— Властям… — презрительно зацепился Белаш. — Мент, он мент и есть.
— Товарищи!
С холма, почти уже невидного на фоне быстро темнеющего небесного ультрамарина, быстрыми шагами спускался Хромин-младший. Его борода восторженно торчала в разные стороны.
— Товарищи, я могу, конечно, ошибаться, но, судя по всему, мы с вами на легендарной Аппиевой дороге.
— Просто на ушах висит, — согласился Андрей.
— Ну как же! — изумился историк. — А где же, по-вашему, Спартака распяли?
— Это не Спартака распяли, — привычно возразил Белаш, — это римская католическая церковь пыталась мифологизировать деяния православного Христа.
— Все! — скрипнул зубами Андрей Теменев. — По-хорошему вы не хотите, а я уже не могу» Я пошел допрашивать. Хотите — идите со мной, не хотите — идите в задницу. Но если кто-нибудь тронет хоть одного переводчика, я эту сволочь самолично пристрелю. Dixi[8]!
Он двинулся между известняковыми плитами, и навстречу ему из кустов бузины выбрался Алексей Илюхин, на ходу застегивая черные, подвернутые у ботинок джинсы. Лик юноши свидетельствовал, что все враждебные поползновения забыты.
— Что, понос? — злорадно осведомился Андрей, оглядываясь через плечо. Белаш и историк шли следом. — Вы меня слушайте, слушайте, здоровее будете!

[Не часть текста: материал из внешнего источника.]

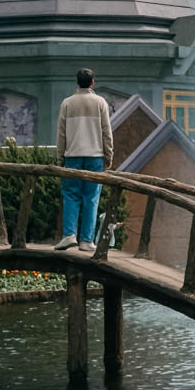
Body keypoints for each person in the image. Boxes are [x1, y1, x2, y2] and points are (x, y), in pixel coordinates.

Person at [55, 68, 114, 253]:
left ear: (77, 82)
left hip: (72, 156)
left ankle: (69, 235)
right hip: (95, 156)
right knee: (91, 198)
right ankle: (86, 240)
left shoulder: (67, 103)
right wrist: (109, 155)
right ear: (92, 82)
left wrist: (59, 157)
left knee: (71, 195)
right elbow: (106, 131)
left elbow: (61, 134)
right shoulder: (100, 102)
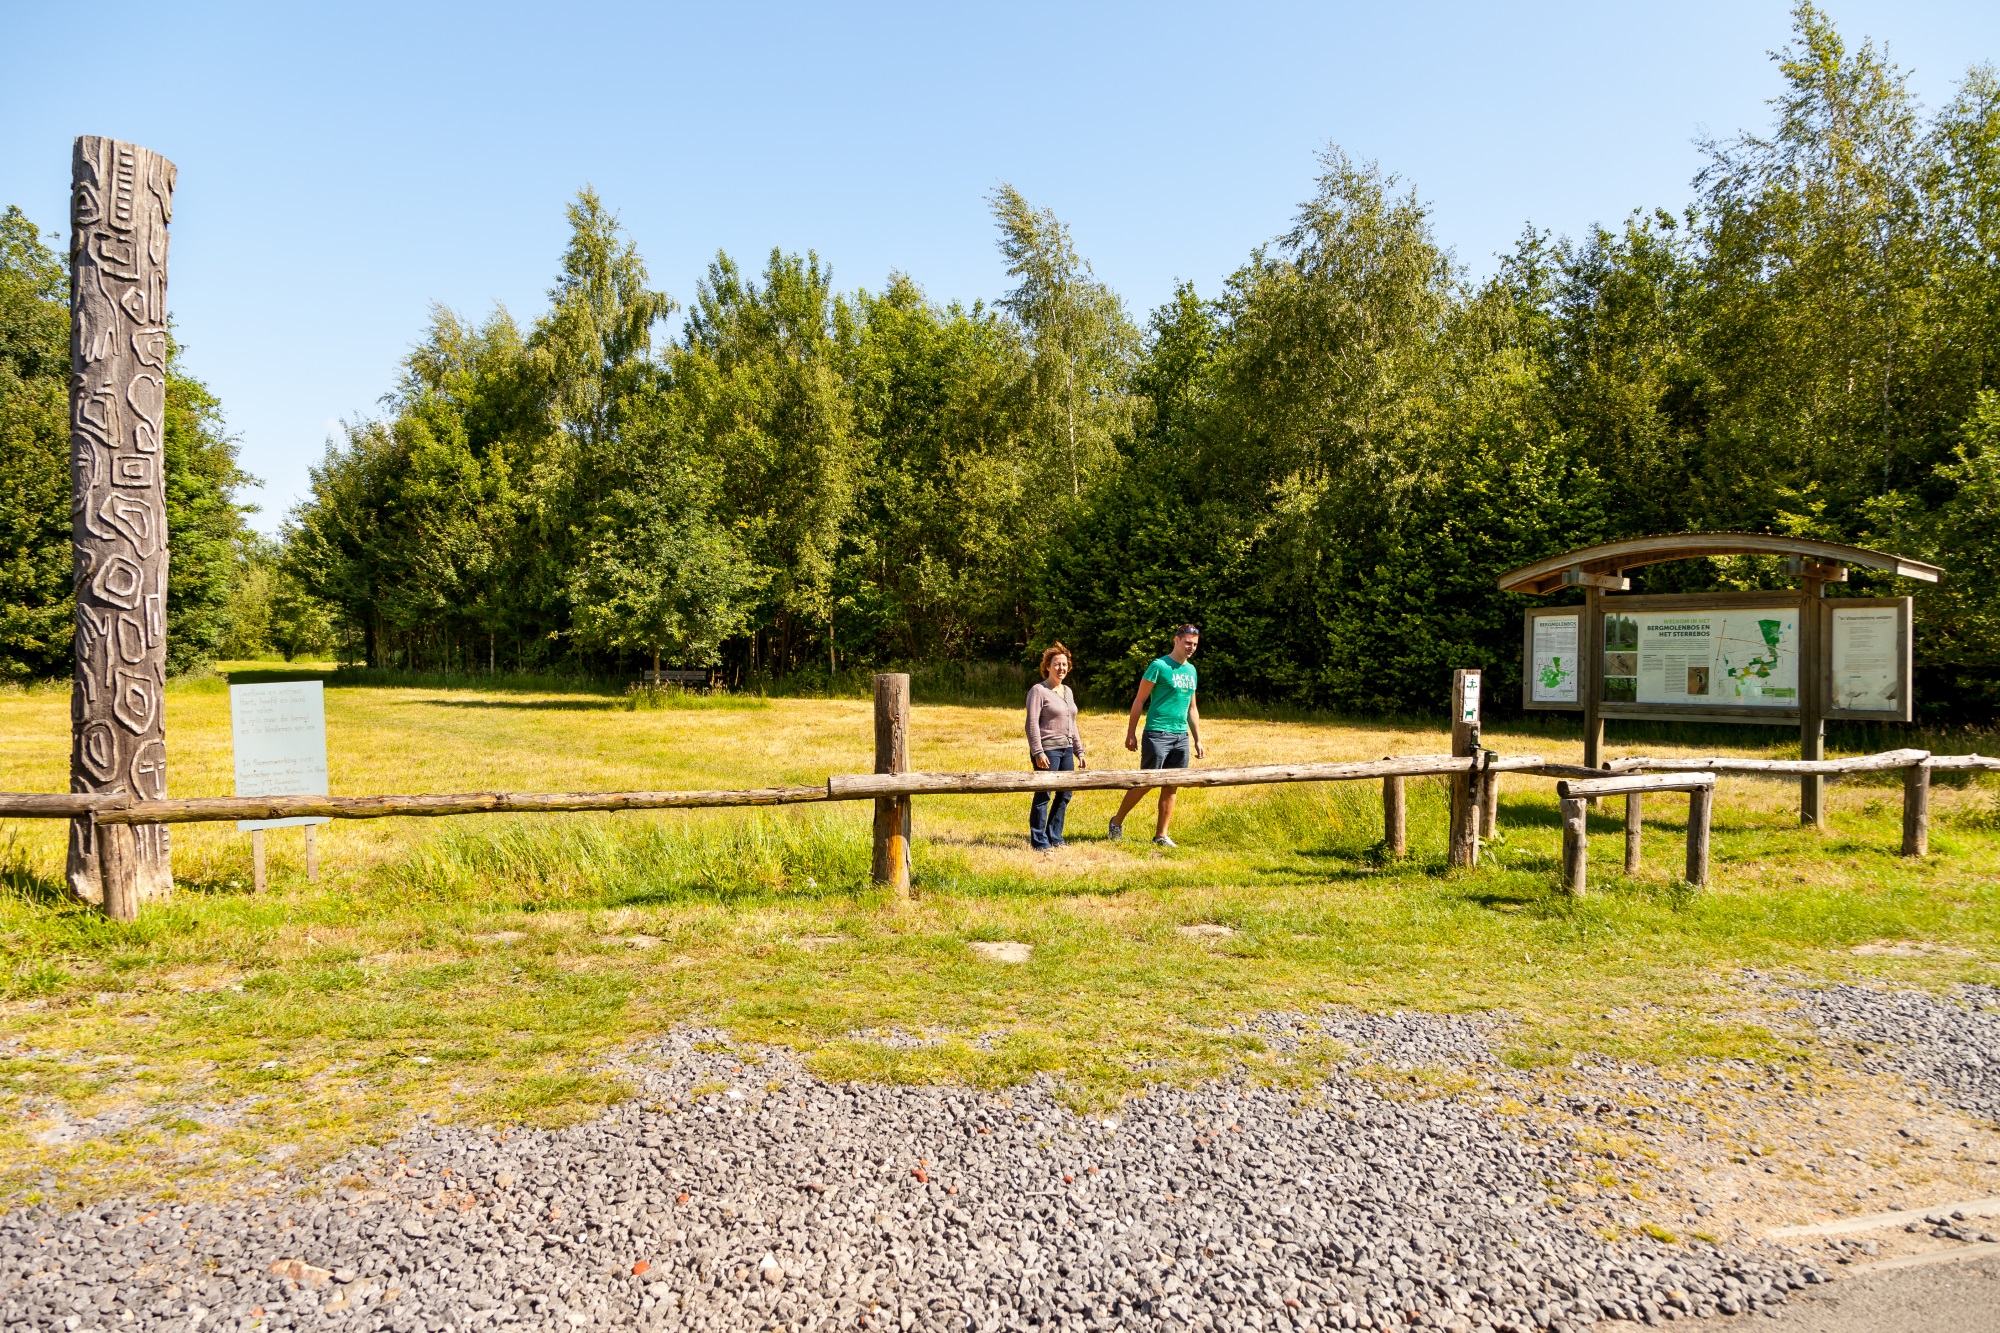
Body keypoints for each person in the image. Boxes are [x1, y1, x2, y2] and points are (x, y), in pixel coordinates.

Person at [1109, 624, 1204, 847]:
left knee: (1172, 785)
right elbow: (1139, 700)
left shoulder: (1191, 671)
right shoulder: (1159, 666)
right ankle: (1116, 822)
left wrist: (1197, 738)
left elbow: (1192, 708)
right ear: (1177, 640)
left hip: (1180, 736)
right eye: (1188, 643)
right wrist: (1130, 733)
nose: (1191, 648)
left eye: (1195, 645)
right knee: (1145, 782)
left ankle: (1161, 835)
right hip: (1157, 733)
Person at [1025, 643, 1086, 851]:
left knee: (1065, 794)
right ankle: (1039, 841)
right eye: (1056, 664)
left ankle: (1055, 836)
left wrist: (1079, 750)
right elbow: (1031, 723)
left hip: (1066, 749)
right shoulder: (1038, 691)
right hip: (1048, 750)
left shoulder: (1067, 691)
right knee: (1044, 794)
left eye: (1064, 664)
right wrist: (1038, 751)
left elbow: (1072, 722)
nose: (1061, 668)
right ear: (1048, 667)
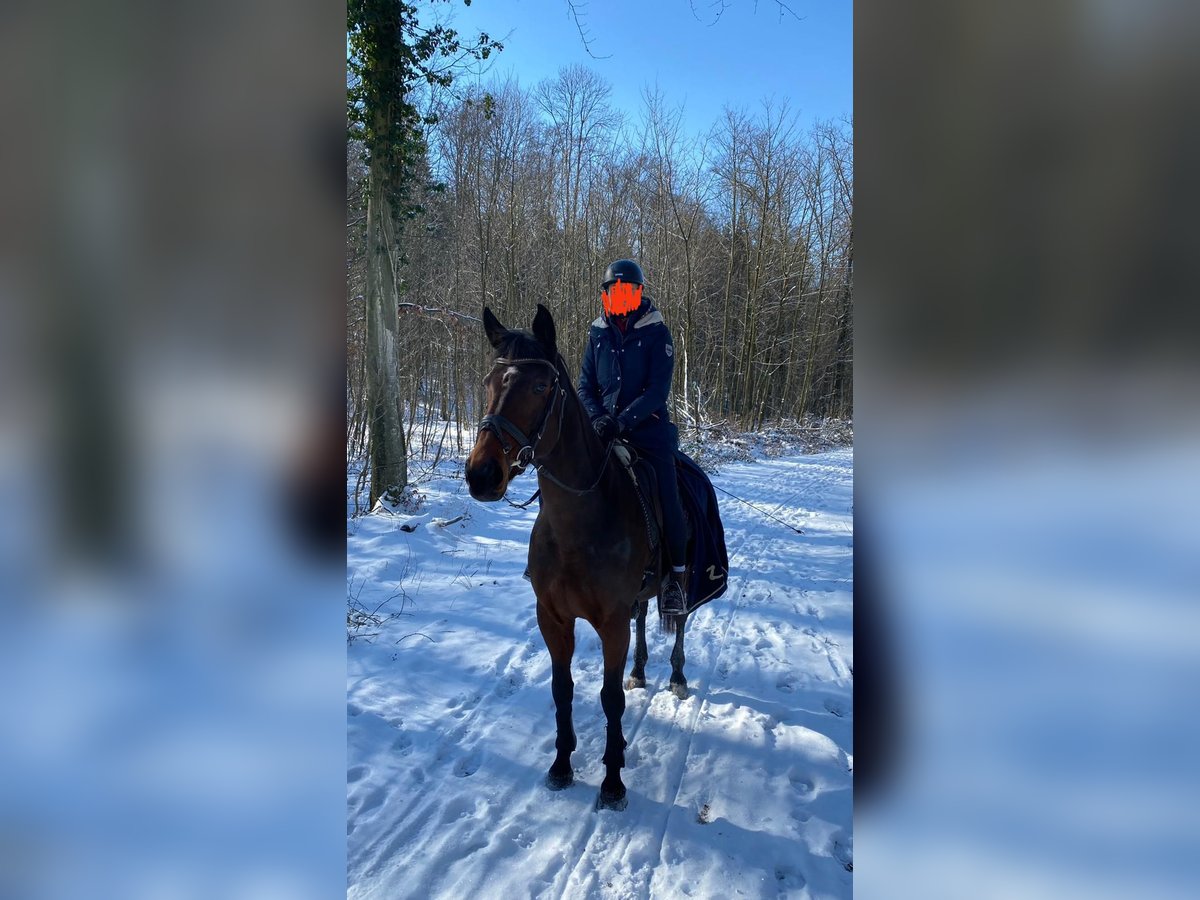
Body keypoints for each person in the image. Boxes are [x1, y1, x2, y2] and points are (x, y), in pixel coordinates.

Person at [578, 259, 689, 614]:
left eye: (626, 290)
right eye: (613, 290)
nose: (619, 295)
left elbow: (657, 391)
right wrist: (596, 418)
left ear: (638, 293)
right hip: (604, 432)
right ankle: (550, 560)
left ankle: (675, 577)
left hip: (648, 431)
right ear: (606, 294)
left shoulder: (657, 333)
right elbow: (585, 386)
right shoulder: (597, 333)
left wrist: (622, 421)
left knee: (668, 494)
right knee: (564, 475)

Вопреки ожиданиям, у памятника с изображением солнца ни Хромина-старшего, ни его названой супруги не оказалось. Все огляделись. Кругом были все те же покой и тишина, только небо над головой стремительно становилось ультрамариновым. На западе слоями томатного сока в любимом и Теменевым и Белашом коктейле «Кровавая Мэри» горели полосатые облака.
— Дмитрий Васильевич! — вкрадчиво позвал Андрей. — Эй, Дмитрий Васильевич! Идите к нам, Дмитрий Васильевич, нам нужен ваш язык.
Тишина. Только где-то завел свою ночную песню чибис.
— Еще не хватало, чтобы этот придурок сбежал, — мрачно сказал Теменев. — Вроде интеллигентный человек, должен бы понимать.
— В жизни Димка не был интеллигентом, — сурово, словно вернувшись мыслями в старую квартиру на втором этаже, сообщил Святослав Хромин. — А был он жлобом и…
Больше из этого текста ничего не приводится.